Erkenwald leaned close, touched the wound. ‘Someone knew where to aim it.’

‘God help us,’ Cuthbert said.

Bess glanced over at the cellarer. ‘Come here. Feel this.’

Instead of approaching, Cuthbert took a step backwards. ‘Pray, there is no need for me to feel it. I shall gladly take Don Erkenwald’s word for it.’

Bess did not like it. There was something between the two men, some animosity that might work against her uncle. ‘I wish you both to witness it. I want there to be no suspicion that I am protecting my uncle, or accepting the words of a confused man, as you called him. You must feel the back of the head.’

The cellarer looked to Erkenwald.

‘You are the master in Sir Richard’s absence. I think he would expect you to have examined Master Warrene,’ Erkenwald said.

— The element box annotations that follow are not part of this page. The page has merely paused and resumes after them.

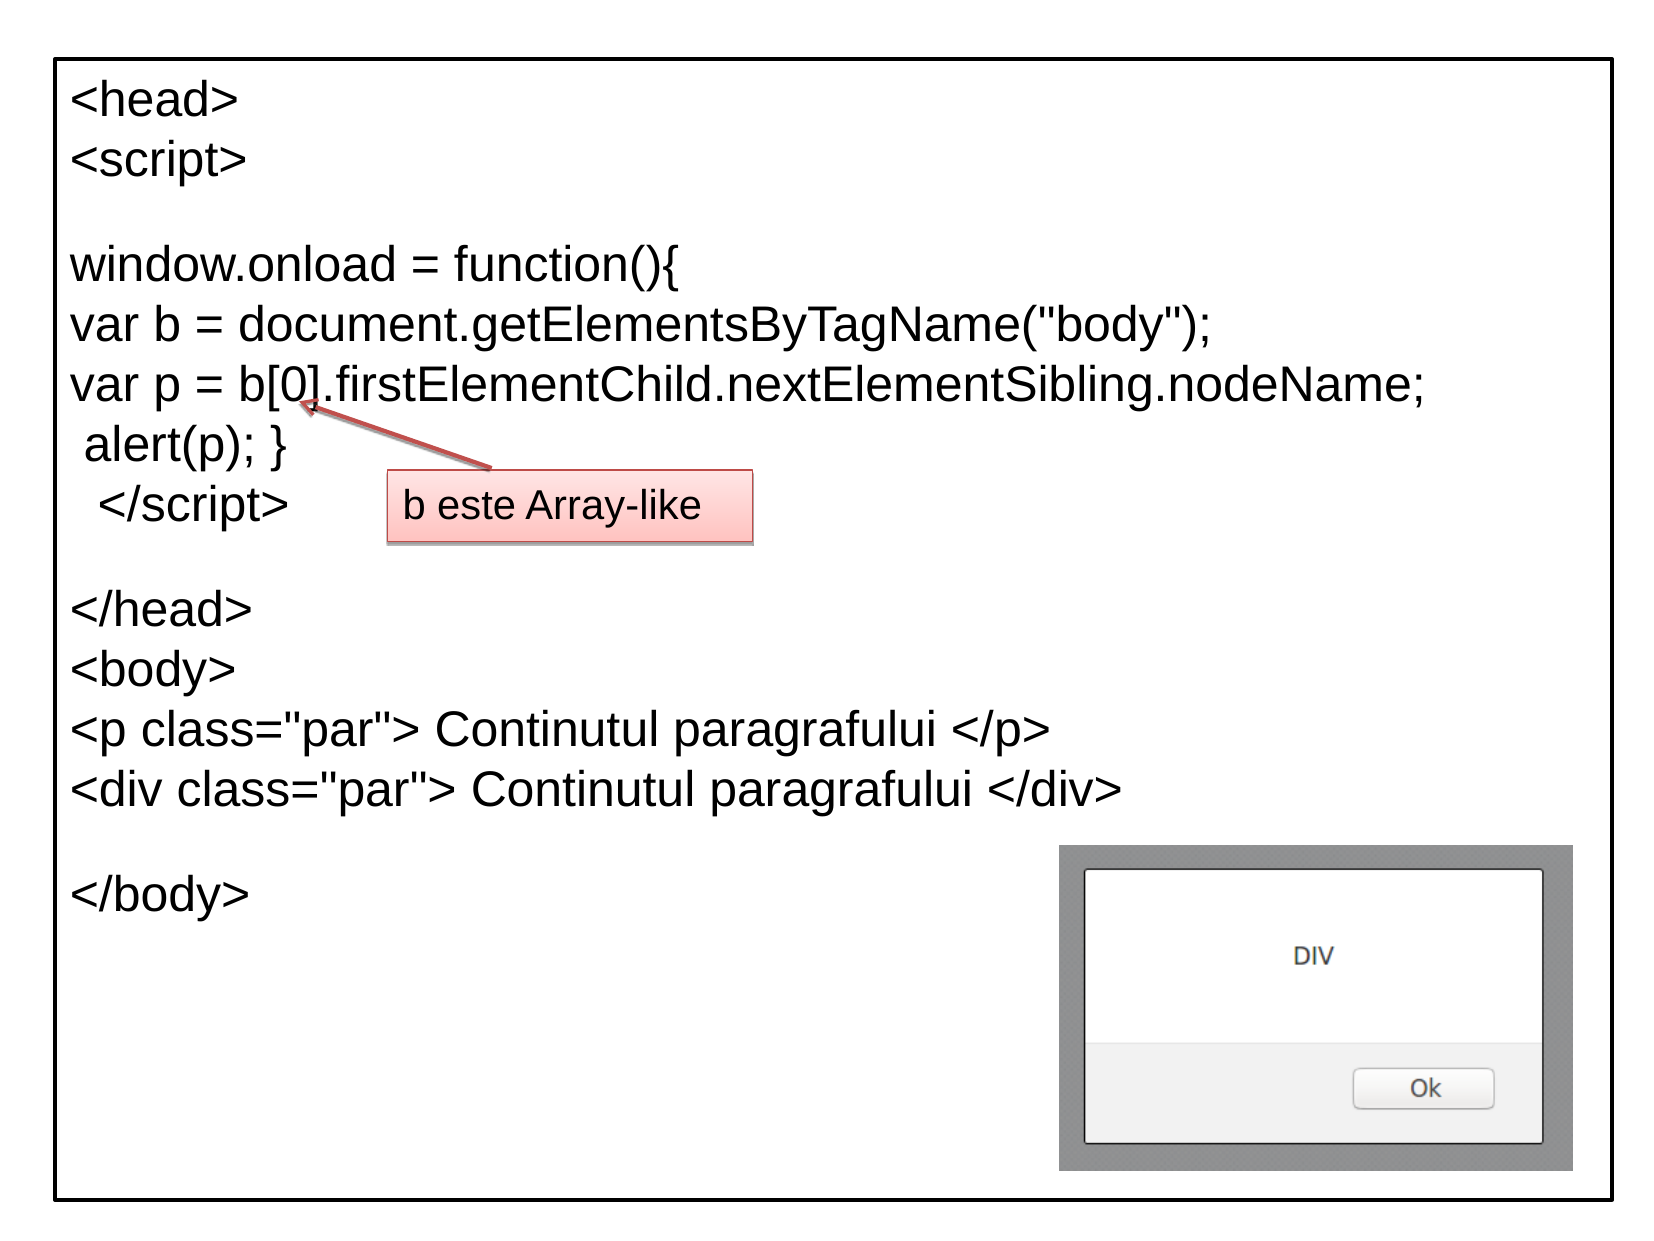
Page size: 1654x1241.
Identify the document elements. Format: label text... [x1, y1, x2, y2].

text_box <head> <script> window.onload = function(){ var b = document.getElementsByTagName("body"); var p = b[0].firstElementChild.nextElementSibling.nodeName; alert(p); } </script> </head> <body> <p class="par"> Continutul paragrafului </p> <div class="par"> Continutul paragrafului </div> </body> [55, 59, 1612, 1200]
text_box b este Array-like [387, 470, 753, 542]
picture [1059, 845, 1573, 1171]
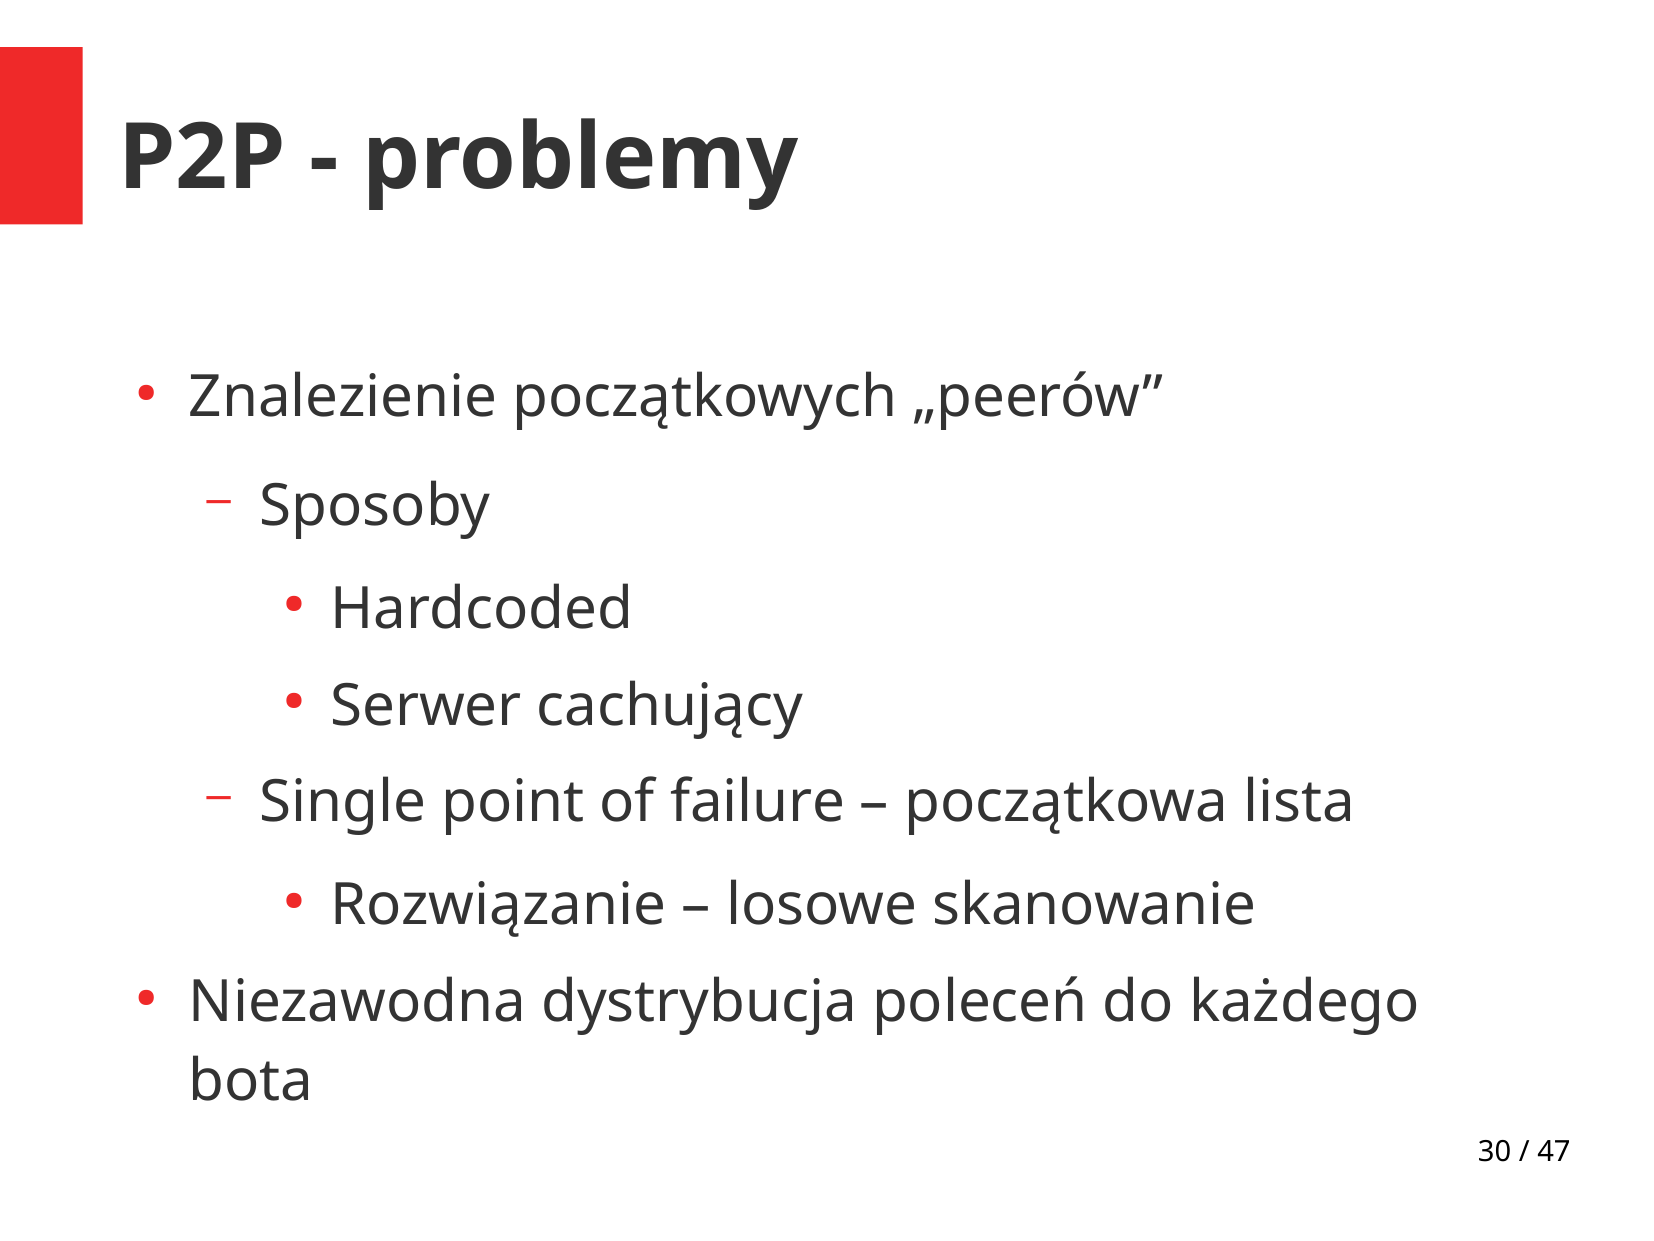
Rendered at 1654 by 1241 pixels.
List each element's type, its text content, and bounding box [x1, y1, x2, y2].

title P2P - problemy [118, 49, 1571, 257]
list Znalezienie początkowych „peerów” Sposoby Hardcoded Serwer cachujący Single point of failure – początkowa lista Rozwiązanie – losowe skanowanie Niezawodna dystrybucja poleceń do każdego bota [118, 354, 1536, 1074]
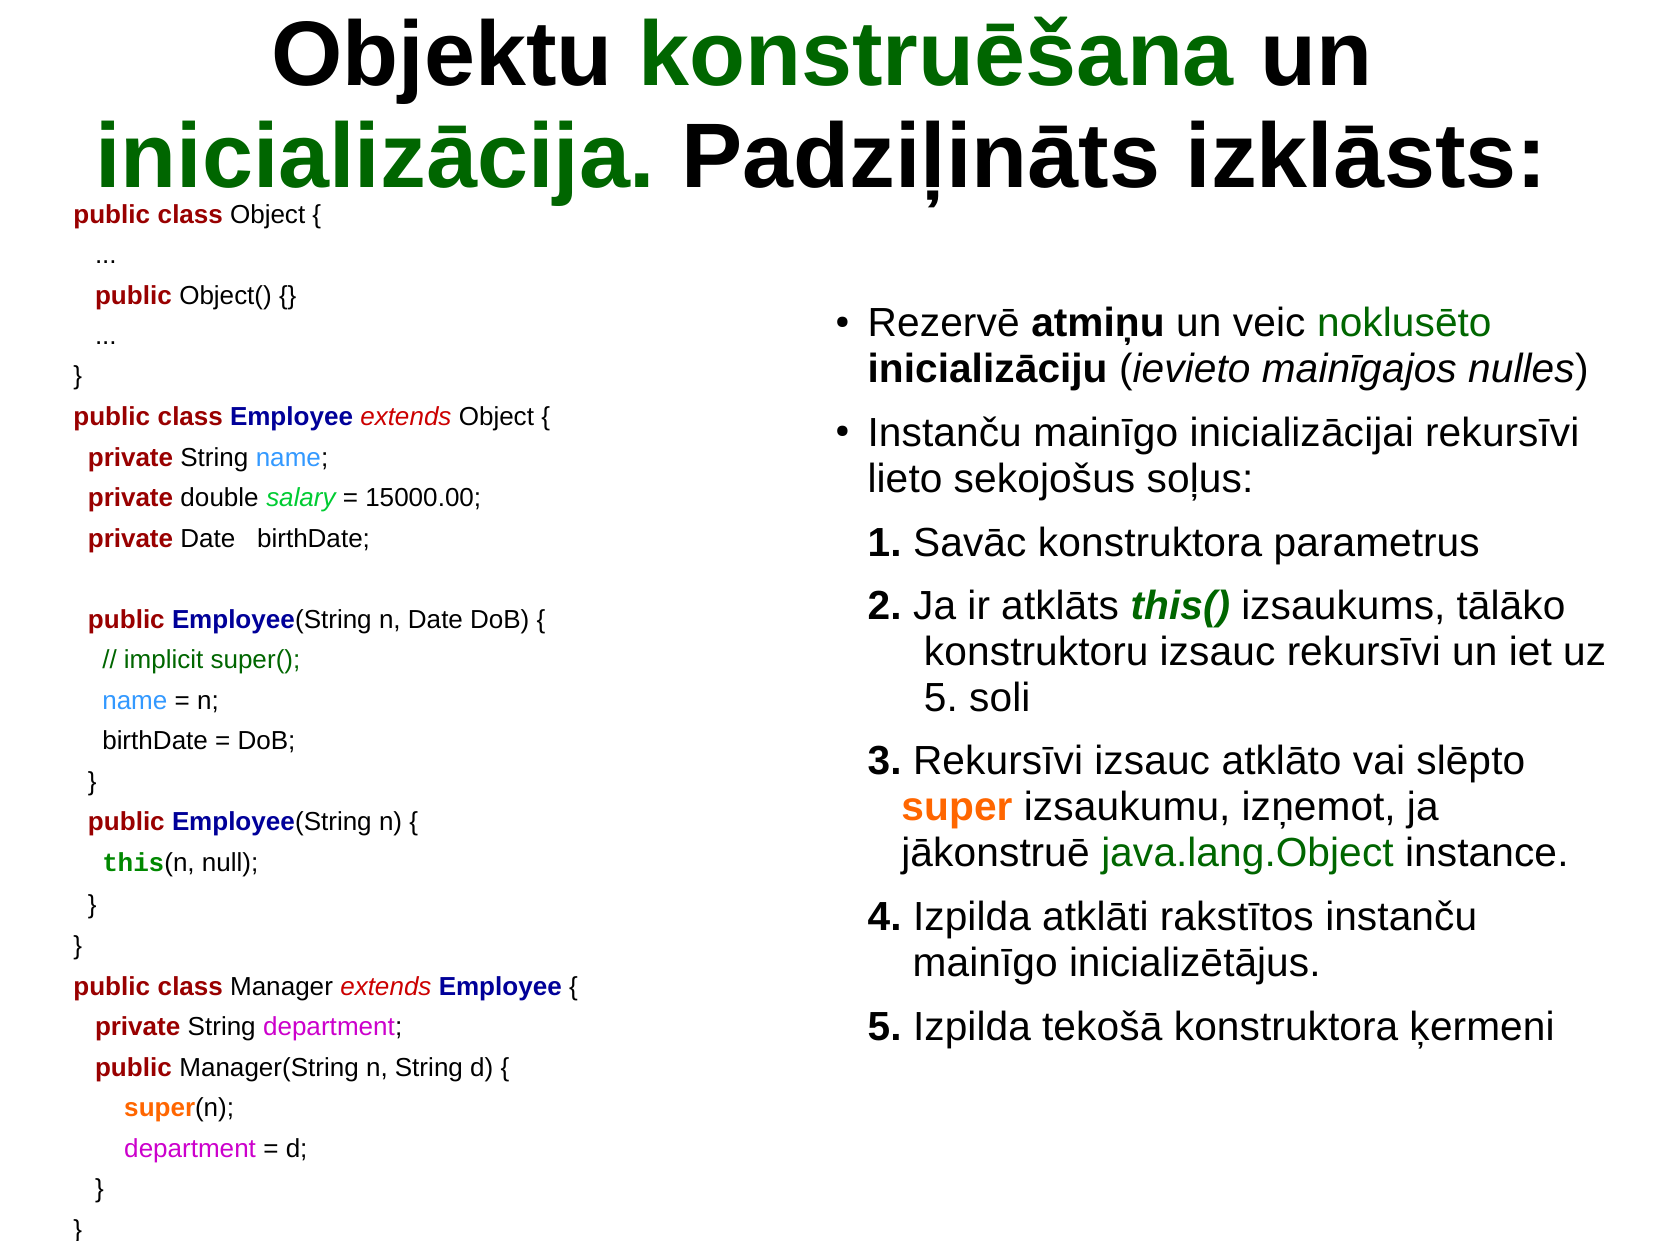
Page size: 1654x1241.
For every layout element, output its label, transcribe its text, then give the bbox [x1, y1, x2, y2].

list public class Object { ... public Object() {} ... } public class Employee extends Object { private String name; private double salary = 15000.00; private Date birthDate; public Employee(String n, Date DoB) { // implicit super(); name = n; birthDate = DoB; } public Employee(String n) { this(n, null); } } public class Manager extends Employee { private String department; public Manager(String n, String d) { super(n); department = d; } } [45, 199, 1445, 1241]
list Rezervē atmiņu un veic noklusēto inicializāciju (ievieto mainīgajos nulles) Instanču mainīgo inicializācijai rekursīvi lieto sekojošus soļus: 1. Savāc konstruktora parametrus 2. Ja ir atklāts this() izsaukums, tālāko konstruktoru izsauc rekursīvi un iet uz 5. soli 3. Rekursīvi izsauc atklāto vai slēpto super izsaukumu, izņemot, ja jākonstruē java.lang.Object instance. 4. Izpilda atklāti rakstītos instanču mainīgo inicializētājus. 5. Izpilda tekošā konstruktora ķermeni [1445, 299, 1623, 1061]
title Objektu konstruēšana un inicializācija. Padziļināts izklāsts: [77, 1, 1567, 209]
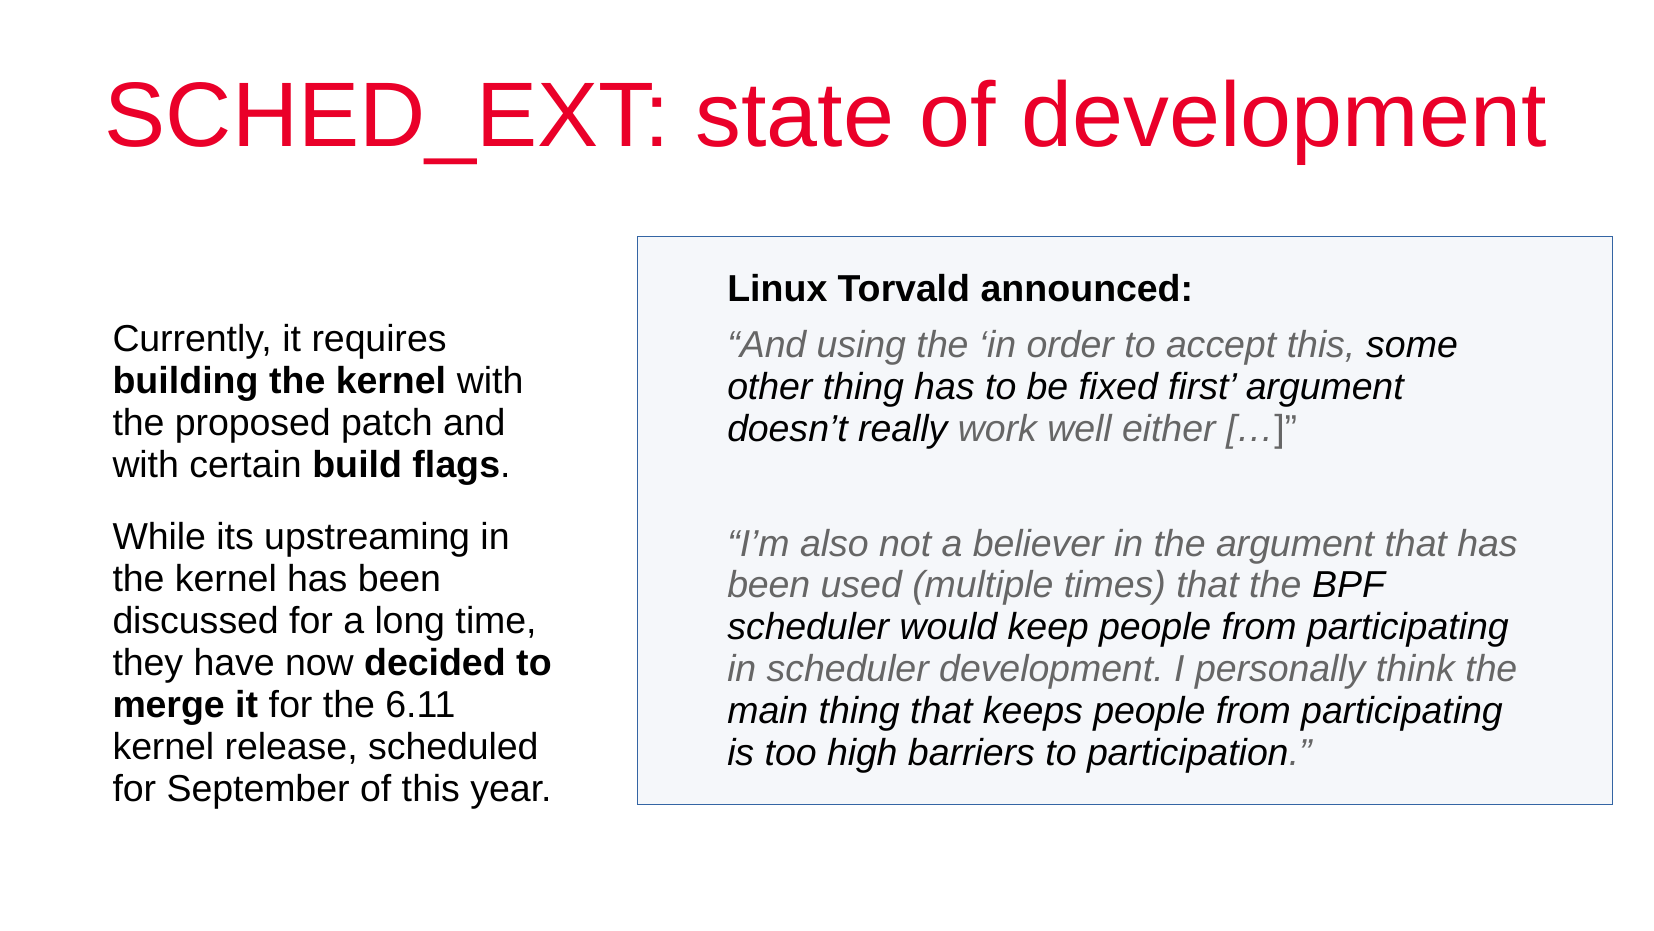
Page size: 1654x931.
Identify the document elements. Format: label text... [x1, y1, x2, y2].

text_box Linux Torvald announced: “And using the ‘in order to accept this, some other thing has to be fixed first’ argument doesn’t really work well either […]” “I’m also not a believer in the argument that has been used (multiple times) that the BPF scheduler would keep people from participating in scheduler development. I personally think the main thing that keeps people from participating is too high barriers to participation.” [637, 236, 1613, 805]
list Currently, it requires building the kernel with the proposed patch and with certain build flags. While its upstreaming in the kernel has been discussed for a long time, they have now decided to merge it for the 6.11 kernel release, scheduled for September of this year. [112, 317, 563, 731]
title SCHED_EXT: state of development [82, 37, 1571, 193]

Cuthbert crossed himself and, muttering a prayer, stepped forward and allowed his hand to be guided to the wound, though he tried to jerk it away at once. ‘It bleeds!’

Erkenwald held him still a moment. ‘The man is dead. He no longer bleeds. You feel that there is a wound there?’

‘Yes, I feel it.’

Erkenwald released Cuthbert.

The cellarer took out a cloth and wiped his hand. ‘And yet what does it prove save he was hit? Perhaps by Master Taverner.’

‘Then come with me and feel another knobbly wound,’ Bess said.

Cuthbert sighed. ‘It is my duty.’

When Bess turned to ask Honoria to summon someone to replace the shroud, she discovered that the lay sister had disappeared.

*

Satisfied that both Cuthbert and Erkenwald had now heard Julian’s story, noted the serious and similar wounds, and that Cuthbert had promised to write to the master of the hospital about it, Bess took herself off to Lucie Wilton’s apothecary. She wished to consult with Owen. He had dealt with suspicious deaths before. Cuthbert had asked that she remain silent about the wounds and her uncle’s story, but he would never know she had spoken to Owen.

The streets were quiet for mid-morning. A house in Lop Lane was marked with a cross: a poor soul dead or dying of pestilence within. Bess crossed herself and hurried past.

The shop was empty but for Lucie, who sat on a stool behind the counter mixing dried herbs in a large bowl.

‘What is this?’ Bess said by way of greeting. ‘Only yesterday I could not see the floor for the customers.’

Lucie pushed the bowl aside, wiped her hands in her apron. ‘While the river mist lingers in the alleyways it is often quiet. A friar who passed through the city a few days ago said that it was the vapours that seep beneath the skin and raise the buboes.’